--- START ---

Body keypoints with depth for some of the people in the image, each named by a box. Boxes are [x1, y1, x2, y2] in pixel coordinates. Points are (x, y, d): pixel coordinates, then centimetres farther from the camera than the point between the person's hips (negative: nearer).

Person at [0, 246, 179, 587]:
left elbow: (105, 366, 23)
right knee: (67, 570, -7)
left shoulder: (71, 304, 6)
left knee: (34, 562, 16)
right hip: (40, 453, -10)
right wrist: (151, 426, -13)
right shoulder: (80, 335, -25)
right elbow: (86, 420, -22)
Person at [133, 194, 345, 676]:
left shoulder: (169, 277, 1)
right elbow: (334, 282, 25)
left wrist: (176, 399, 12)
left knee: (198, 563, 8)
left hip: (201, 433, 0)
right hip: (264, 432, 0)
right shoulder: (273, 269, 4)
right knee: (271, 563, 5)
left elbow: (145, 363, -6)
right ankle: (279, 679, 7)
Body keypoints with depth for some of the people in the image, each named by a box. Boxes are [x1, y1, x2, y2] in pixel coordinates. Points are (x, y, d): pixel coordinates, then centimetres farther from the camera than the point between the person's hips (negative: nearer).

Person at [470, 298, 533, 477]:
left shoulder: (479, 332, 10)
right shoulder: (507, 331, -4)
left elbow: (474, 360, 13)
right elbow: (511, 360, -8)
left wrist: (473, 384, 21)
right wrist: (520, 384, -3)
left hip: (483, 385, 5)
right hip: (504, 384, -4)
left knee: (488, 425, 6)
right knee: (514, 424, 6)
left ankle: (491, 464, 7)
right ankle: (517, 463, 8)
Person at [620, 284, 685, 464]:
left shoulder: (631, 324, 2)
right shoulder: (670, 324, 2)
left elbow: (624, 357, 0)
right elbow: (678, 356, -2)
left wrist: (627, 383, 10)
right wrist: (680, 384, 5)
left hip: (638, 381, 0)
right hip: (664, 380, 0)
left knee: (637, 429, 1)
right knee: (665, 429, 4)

--- END ---

**PROBLEM:** Write every line of the entries above as a JSON array of strings, with one string per line and no strings for blank lines.

**OUTPUT OF THE EXERCISE:**
[
  "Body keypoints with depth for some of the people in the image, each named by a box. Boxes are [x1, y1, x2, y2] in pixel coordinates. Points are (x, y, d): pixel coordinates, then centimetres farther from the camera than the point between the person's hips (negative: nearer).",
  "Person at [0, 246, 179, 587]:",
  "left elbow: (105, 366, 23)",
  "right knee: (67, 570, -7)",
  "left shoulder: (71, 304, 6)",
  "left knee: (34, 562, 16)",
  "right hip: (40, 453, -10)",
  "right wrist: (151, 426, -13)",
  "right shoulder: (80, 335, -25)",
  "right elbow: (86, 420, -22)",
  "Person at [133, 194, 345, 676]:",
  "left shoulder: (169, 277, 1)",
  "right elbow: (334, 282, 25)",
  "left wrist: (176, 399, 12)",
  "left knee: (198, 563, 8)",
  "left hip: (201, 433, 0)",
  "right hip: (264, 432, 0)",
  "right shoulder: (273, 269, 4)",
  "right knee: (271, 563, 5)",
  "left elbow: (145, 363, -6)",
  "right ankle: (279, 679, 7)",
  "Body keypoints with depth for some of the people in the image, each named by a box. Boxes are [x1, y1, x2, y2] in pixel coordinates. Points are (x, y, d): pixel coordinates, then centimetres farther from the camera than the point between the person's hips (negative: nearer).",
  "Person at [470, 298, 533, 477]:",
  "left shoulder: (479, 332, 10)",
  "right shoulder: (507, 331, -4)",
  "left elbow: (474, 360, 13)",
  "right elbow: (511, 360, -8)",
  "left wrist: (473, 384, 21)",
  "right wrist: (520, 384, -3)",
  "left hip: (483, 385, 5)",
  "right hip: (504, 384, -4)",
  "left knee: (488, 425, 6)",
  "right knee: (514, 424, 6)",
  "left ankle: (491, 464, 7)",
  "right ankle: (517, 463, 8)",
  "Person at [620, 284, 685, 464]:",
  "left shoulder: (631, 324, 2)",
  "right shoulder: (670, 324, 2)",
  "left elbow: (624, 357, 0)",
  "right elbow: (678, 356, -2)",
  "left wrist: (627, 383, 10)",
  "right wrist: (680, 384, 5)",
  "left hip: (638, 381, 0)",
  "right hip: (664, 380, 0)",
  "left knee: (637, 429, 1)",
  "right knee: (665, 429, 4)"
]